- _Lesetext_
Für jeden dieser Missionare haben wir uns bemüht, sie im Gebet und in der Vorbereitung gut auf ihren Dienst vorzubereiten. Wir haben ihnen zudem ans Herz gelegt, sich frühzeitig einer gesunden Gemeinde am neuen Ort anzuschließen. Mit Gottes Hilfe ist genau das geschehen.

Unklar, kompliziert, verwirrend

Warum haben wir dann ihre Mitgliedschaft behalten? Nun, es erschien uns damals als ein liebevoller und unterstützender Schritt. Wir wollten nicht, dass sie sich nicht mehr als Teil unserer Gemeinde fühlen. Doch stellen wir uns die Frage: Würden wir das Gleiche bei jemandem tun, der aus beruflichen Gründen ins Ausland zieht? Wahrscheinlich nicht.

Diese Ungleichbehandlung hat ungewollt unsere Gemeindeverpflichtung verwässert, die Mitgliedschaft in der neuen Gemeinde unserer Missionare erschwert und das biblische Verständnis von Gemeindemitgliedschaft für Außenstehende unklar gemacht.

- _Vorliegende Einträge_
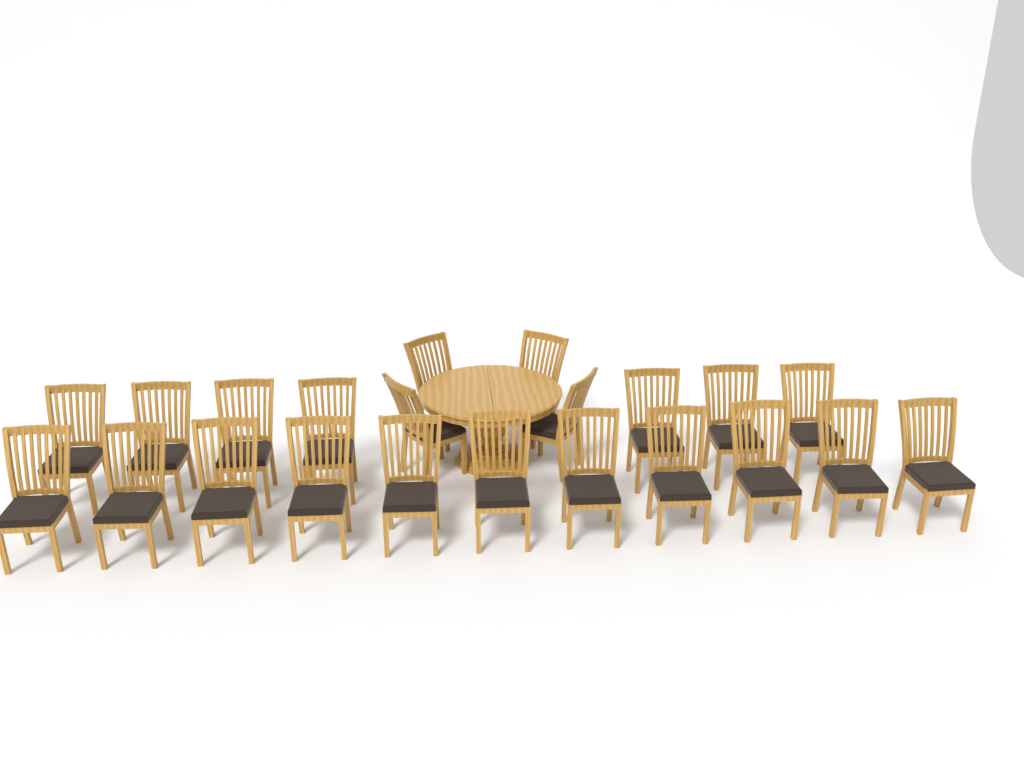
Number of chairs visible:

* * *

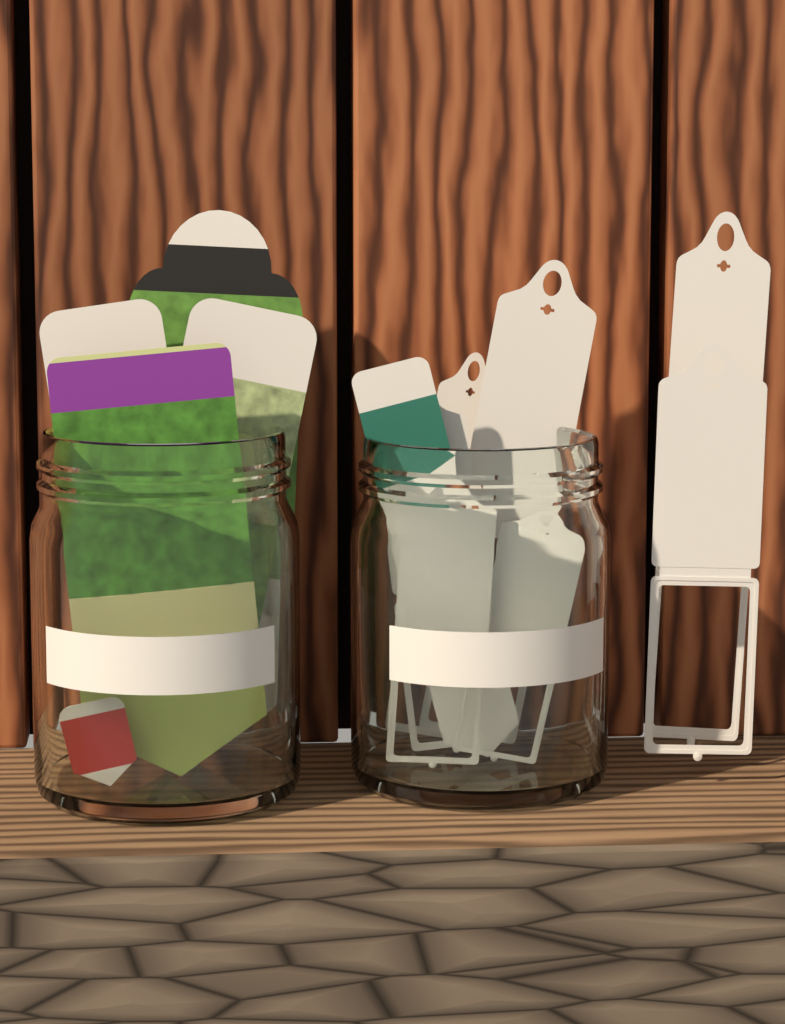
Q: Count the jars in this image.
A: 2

- _Aufgabenstellung_
Kannst du die Passage des Lesetexts von „Für jeden dieser“ bis „zieht? Wahrscheinlich nicht.“ aktualisiert wiedergeben und dabei „Mitgliedschaft“ durch „Zugehörigkeit“ ersetzen?

- _Lösung_
Für jeden dieser Missionare haben wir uns bemüht, sie im Gebet und in der Vorbereitung gut auf ihren Dienst vorzubereiten. Wir haben ihnen zudem ans Herz gelegt, sich frühzeitig einer gesunden Gemeinde am neuen Ort anzuschließen. Mit Gottes Hilfe ist genau das geschehen.

Unklar, kompliziert, verwirrend

Warum haben wir dann ihre Zugehörigkeit behalten? Nun, es erschien uns damals als ein liebevoller und unterstützender Schritt. Wir wollten nicht, dass sie sich nicht mehr als Teil unserer Gemeinde fühlen. Doch stellen wir uns die Frage: Würden wir das Gleiche bei jemandem tun, der aus beruflichen Gründen ins Ausland zieht? Wahrscheinlich nicht.